Women's letters and memoirs were until recently considered to
have little historical significance. Many of these materials have
disappeared or remain unarchived, often dismissed as ephemera and
relegated to basements, attics, closets, and, increasingly,
cyberspace rather than public institutions. This collection
showcases the range of critical debates that animate thinking about
women's archives in Canada.
The essays in "Basements and Attics, Closets and Cyberspace"
consider a series of central questions: What are the challenges
that affect archival work about women in Canada today? What are
some of the ethical dilemmas that arise over the course of archival
research? How do researchers read and make sense of the materials
available to them? How does one approach the shifting, unstable
forms of new technologies? What principles inform the decisions not
only to research the lives of women but to create archival
deposits? The contributors focus on how a supple research process
might allow for greater engagement with unique archival forms and
critical absences in narratives of past and present.
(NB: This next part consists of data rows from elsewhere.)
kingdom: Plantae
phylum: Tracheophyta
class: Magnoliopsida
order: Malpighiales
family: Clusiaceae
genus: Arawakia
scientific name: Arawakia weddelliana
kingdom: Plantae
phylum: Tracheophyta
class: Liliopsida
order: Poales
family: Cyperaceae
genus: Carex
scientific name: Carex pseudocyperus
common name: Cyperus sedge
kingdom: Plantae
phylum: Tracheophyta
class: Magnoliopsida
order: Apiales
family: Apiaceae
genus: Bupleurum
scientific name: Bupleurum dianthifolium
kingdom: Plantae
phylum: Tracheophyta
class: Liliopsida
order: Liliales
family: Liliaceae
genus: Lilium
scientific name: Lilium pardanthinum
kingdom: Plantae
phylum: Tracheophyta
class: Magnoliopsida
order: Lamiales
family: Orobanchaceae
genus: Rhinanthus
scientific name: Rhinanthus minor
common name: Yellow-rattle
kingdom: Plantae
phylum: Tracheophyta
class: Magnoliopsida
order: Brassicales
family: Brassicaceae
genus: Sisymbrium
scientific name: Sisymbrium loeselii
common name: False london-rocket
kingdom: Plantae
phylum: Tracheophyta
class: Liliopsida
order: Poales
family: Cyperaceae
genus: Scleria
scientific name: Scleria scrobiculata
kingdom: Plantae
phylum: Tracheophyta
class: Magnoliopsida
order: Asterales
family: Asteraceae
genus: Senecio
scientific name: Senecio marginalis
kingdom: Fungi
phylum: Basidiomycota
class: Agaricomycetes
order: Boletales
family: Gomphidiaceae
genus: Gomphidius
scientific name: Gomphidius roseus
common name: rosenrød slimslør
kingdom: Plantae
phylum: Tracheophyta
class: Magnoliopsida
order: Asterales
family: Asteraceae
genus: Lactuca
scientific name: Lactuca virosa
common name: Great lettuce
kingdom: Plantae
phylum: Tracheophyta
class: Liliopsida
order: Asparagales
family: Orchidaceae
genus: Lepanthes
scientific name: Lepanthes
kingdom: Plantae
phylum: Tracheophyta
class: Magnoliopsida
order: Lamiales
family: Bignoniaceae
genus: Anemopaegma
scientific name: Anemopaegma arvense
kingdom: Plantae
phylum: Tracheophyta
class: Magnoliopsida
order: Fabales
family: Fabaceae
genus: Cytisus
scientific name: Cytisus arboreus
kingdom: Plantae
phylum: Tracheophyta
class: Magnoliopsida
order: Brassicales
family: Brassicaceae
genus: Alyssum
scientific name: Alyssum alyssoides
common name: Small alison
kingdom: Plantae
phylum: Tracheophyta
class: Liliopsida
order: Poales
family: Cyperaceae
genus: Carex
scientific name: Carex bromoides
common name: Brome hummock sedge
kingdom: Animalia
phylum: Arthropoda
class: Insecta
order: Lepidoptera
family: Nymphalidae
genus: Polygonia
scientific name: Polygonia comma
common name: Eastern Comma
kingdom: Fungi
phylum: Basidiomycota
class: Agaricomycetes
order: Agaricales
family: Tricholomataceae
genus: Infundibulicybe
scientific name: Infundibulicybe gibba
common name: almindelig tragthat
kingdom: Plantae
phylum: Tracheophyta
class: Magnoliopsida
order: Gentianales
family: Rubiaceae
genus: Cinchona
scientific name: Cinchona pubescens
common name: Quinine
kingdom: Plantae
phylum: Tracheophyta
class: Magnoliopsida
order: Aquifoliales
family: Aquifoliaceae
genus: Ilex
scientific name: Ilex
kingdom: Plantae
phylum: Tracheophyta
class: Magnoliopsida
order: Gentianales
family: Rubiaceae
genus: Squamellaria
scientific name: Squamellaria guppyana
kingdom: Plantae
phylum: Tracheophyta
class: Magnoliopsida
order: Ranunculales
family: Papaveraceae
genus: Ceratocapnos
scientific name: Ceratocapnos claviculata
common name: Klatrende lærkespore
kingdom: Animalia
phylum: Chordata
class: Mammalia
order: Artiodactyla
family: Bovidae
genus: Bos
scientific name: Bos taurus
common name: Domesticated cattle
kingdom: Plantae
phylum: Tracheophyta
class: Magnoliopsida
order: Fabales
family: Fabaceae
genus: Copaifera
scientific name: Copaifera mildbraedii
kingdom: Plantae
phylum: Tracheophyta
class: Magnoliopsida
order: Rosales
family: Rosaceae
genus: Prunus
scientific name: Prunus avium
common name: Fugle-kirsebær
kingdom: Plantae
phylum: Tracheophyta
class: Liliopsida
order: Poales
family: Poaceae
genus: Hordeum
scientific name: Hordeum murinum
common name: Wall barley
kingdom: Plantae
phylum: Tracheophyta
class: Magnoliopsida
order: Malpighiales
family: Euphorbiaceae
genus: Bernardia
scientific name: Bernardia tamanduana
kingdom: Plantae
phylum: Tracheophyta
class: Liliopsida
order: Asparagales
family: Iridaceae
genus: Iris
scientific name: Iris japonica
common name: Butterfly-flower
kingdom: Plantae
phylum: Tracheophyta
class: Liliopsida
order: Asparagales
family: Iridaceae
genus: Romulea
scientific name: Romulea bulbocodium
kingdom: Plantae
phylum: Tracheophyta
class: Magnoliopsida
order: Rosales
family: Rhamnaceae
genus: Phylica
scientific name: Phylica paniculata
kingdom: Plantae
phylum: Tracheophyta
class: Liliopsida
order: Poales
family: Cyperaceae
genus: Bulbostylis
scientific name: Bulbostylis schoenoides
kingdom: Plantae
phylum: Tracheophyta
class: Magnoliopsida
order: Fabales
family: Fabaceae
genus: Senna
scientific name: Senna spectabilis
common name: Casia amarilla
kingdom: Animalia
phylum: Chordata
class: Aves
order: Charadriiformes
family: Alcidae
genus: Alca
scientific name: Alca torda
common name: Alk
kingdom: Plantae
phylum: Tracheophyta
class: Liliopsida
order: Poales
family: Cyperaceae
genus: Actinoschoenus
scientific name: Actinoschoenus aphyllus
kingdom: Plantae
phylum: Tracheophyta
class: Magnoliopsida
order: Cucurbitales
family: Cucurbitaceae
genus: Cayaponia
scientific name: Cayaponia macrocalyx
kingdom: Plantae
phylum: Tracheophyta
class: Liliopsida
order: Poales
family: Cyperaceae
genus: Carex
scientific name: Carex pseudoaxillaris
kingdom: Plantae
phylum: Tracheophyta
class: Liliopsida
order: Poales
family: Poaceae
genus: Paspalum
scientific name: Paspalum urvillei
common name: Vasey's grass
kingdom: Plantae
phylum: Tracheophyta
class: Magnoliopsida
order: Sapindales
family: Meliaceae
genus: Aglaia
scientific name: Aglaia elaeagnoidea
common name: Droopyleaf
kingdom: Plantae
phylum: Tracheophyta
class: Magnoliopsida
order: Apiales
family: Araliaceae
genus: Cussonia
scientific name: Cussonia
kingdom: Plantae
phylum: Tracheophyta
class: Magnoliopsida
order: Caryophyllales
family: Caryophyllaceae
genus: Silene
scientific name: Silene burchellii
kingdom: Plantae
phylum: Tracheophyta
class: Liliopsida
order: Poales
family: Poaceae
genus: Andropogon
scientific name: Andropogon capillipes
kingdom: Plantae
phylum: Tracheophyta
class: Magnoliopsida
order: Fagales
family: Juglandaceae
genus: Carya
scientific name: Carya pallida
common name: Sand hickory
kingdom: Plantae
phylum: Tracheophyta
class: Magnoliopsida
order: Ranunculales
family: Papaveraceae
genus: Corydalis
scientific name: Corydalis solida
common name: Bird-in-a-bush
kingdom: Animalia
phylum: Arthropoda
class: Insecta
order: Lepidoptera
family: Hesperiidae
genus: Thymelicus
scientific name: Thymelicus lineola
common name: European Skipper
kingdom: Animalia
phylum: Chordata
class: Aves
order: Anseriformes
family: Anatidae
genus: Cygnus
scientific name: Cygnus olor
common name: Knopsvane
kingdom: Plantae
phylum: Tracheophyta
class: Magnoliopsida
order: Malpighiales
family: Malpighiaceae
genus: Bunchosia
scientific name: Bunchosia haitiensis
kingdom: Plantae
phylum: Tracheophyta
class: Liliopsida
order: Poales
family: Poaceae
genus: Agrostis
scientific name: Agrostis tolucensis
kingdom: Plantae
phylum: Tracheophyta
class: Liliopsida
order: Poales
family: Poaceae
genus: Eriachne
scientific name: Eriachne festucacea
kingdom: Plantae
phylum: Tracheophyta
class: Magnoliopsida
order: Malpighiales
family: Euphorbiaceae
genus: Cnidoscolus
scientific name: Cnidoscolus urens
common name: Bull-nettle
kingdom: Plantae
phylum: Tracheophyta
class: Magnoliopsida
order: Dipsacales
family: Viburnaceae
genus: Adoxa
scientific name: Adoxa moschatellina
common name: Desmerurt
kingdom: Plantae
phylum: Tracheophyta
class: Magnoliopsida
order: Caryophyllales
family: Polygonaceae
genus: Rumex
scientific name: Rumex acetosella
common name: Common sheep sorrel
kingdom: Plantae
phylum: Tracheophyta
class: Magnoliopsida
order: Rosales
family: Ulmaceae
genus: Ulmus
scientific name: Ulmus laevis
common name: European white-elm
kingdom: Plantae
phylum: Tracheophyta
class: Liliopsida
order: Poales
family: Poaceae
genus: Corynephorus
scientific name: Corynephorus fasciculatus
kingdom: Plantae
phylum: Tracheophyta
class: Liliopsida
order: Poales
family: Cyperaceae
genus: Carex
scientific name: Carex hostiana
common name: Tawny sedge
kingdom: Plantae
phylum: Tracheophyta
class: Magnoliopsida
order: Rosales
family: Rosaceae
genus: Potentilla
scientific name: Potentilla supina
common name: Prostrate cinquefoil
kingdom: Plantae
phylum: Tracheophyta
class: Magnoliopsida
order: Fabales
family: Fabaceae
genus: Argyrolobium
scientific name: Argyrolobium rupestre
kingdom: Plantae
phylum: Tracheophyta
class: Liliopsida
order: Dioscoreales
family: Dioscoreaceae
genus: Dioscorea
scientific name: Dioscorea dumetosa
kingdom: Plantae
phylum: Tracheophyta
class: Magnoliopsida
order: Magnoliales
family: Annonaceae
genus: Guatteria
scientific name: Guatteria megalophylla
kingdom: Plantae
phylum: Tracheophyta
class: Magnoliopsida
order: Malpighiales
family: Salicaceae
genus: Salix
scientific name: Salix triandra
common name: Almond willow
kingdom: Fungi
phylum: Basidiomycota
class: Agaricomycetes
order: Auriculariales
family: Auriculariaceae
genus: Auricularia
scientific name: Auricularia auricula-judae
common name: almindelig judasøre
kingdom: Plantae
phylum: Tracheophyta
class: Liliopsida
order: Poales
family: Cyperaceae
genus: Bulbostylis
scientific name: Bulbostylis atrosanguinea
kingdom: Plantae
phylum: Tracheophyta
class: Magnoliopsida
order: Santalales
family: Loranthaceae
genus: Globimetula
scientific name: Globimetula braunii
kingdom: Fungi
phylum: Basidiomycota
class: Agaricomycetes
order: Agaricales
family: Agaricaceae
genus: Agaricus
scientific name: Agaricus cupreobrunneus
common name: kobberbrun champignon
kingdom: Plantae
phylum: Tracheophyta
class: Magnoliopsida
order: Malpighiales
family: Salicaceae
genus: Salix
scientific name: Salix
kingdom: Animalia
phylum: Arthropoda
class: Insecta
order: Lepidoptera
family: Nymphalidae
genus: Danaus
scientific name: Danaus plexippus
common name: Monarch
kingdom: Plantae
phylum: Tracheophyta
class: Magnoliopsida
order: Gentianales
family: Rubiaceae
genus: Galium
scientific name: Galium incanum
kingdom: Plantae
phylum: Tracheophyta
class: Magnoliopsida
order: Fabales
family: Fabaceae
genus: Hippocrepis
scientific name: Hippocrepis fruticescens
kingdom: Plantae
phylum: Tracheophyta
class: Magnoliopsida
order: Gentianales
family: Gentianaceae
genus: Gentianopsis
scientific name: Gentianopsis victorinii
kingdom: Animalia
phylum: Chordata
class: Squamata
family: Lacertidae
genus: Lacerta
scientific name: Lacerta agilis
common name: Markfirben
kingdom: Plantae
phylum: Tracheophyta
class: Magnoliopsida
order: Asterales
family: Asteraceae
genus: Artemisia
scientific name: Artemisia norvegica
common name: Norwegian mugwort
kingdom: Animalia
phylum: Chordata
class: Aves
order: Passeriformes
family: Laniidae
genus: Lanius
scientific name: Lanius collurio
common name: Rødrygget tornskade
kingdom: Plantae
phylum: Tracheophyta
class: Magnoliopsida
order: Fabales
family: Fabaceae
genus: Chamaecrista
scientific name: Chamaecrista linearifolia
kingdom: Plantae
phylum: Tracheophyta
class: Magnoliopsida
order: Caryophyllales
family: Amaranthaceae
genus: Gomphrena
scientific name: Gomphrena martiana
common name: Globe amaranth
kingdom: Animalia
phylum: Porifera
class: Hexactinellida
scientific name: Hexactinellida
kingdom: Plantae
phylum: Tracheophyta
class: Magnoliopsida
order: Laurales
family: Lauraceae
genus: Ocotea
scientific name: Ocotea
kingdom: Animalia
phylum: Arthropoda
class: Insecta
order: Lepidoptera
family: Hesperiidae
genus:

From questions of acquisition, deposition, and preservation to
challenges related to the interpretation of material, the
contributors track at various stages how fonds are created (or
sidestepped) in response to national and other imperatives and to
feminist commitments; how archival material is organized,
restricted, accessed, and interpreted; how alternative and
immediate archives might be conceived and approached; and how
exchanges might be read when there are peculiar lacunae--missing or
fragmented documents, or gaps in communication--that then require
imaginative leaps on the part of the researcher.